Friday, 30 December 2016

The battle for shelf space: Lewis Road Creamery vs. Fonterra

One of my favourite discussion points in the pricing strategy topic of ECON100 has little to do with pricing at all. It is actually about making the business environment difficult for your competitors, by competing with yourself. The principle is actually very simple. If you produce a wide variety of similar substitute products and stock them on supermarket shelves, then there is less space left available for competing products (meaning those made by your competitors). By competing with yourself, you actually ensure that it is more difficult for any other firm to do so, in spite of giving the consumer the impression that there is a lot of competing brands. If you doubt this happens, I suggest going to the laundry powder aisle of the supermarket, and comparing the backs of the boxes there.
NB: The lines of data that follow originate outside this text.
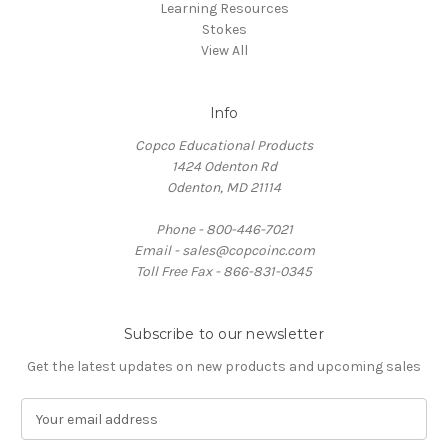
Learning Resources
Stokes
View All
Info
Copco Educational Products
1424 Odenton Rd
Odenton, MD 21114
Phone - 800-446-7021
Email - sales@copcoinc.com
Toll Free Fax - 866-831-0345
Subscribe to our newsletter
Get the latest updates on new products and upcoming sales
E
m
I can almost guarantee that most of the apparent variety of brands will actually only be produced by two (or maybe three) suppliers.
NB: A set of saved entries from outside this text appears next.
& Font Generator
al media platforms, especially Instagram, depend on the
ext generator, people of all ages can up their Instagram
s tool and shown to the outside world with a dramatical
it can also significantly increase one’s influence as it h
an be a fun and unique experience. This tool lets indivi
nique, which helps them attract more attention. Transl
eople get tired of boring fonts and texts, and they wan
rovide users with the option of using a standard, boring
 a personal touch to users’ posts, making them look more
Which brings me to the current bust-up between Lewis Road Creamery and Fonterra, first reported by Liam Damm in the New Zealand Herald on 12 December (see also here and here, where the latest news is that LRC will commence legal action against Fonterra, but presumably that has more to do with packaging and less to do with shelf space). The first of those articles has the detail:
Lewis Road Creamery founder Peter Cullinane is accusing Fonterra of negotiating a "greedy" deal with supermarkets which would limit the ability of smaller dairy brands to get space in the chiller.
In an open letter to Fonterra chief executive Theo Spierings, Cullinane questions whether Fonterra is playing fair.
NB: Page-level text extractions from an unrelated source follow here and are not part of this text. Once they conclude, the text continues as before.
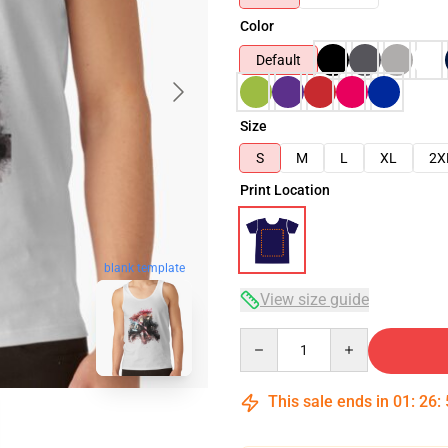
Color
Default
Size
S
M
L
XL
2X
Print Location
blank template
View size guide
Quantity
This sale ends in
01
:
26
:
He said he understood that "Fonterra is looking to use its market power to introduce an exclusionary deal with supermarkets in the North Island that would all but remove non-Fonterra brands".
The deal would give Fonterra's white milk brands 95 per cent of the chiller space, he says.
This is something we should not be surprised about at all, knowing that reducing the shelf space for competing products is a viable strategy. The supermarkets gave the following responses:
Yesterday a representative for the Countdown supermarket chain said it was not involved in any deal with Fonterra.
"Countdown does not have any deal with Fonterra of this nature, and would not enter into any agreement like this," said Countdown general manager merchandise, Chris Fisher. "We treat all of our suppliers fairly and shelf space is determined based on the merit and popularity of each product," Fisher said.
A spokesperson for Foodstuffs North Island said the company had "an agreement in place with Fonterra, as we do with other suppliers including Lewis Road Creamery, to supply a range of dairy products, the terms of our supplier agreements are confidential".
I'd be more surprised if the supermarkets weren't negotiating deals with suppliers where a single supplier provides multiple competing products, especially if they involve side-payments from the suppliers. The fewer suppliers the supermarket chains have to deal with, the simpler (and therefore less costly) their logistics will be. Everybody wins. Well, everybody but the consumer who wants fair competition that leads to a variety of products and low prices.

Ultimately though, there may be a question for the Commerce Commission as to whether these agreements over-step the mark in terms of reducing competition. It will be interesting to see how this story progresses in the new year.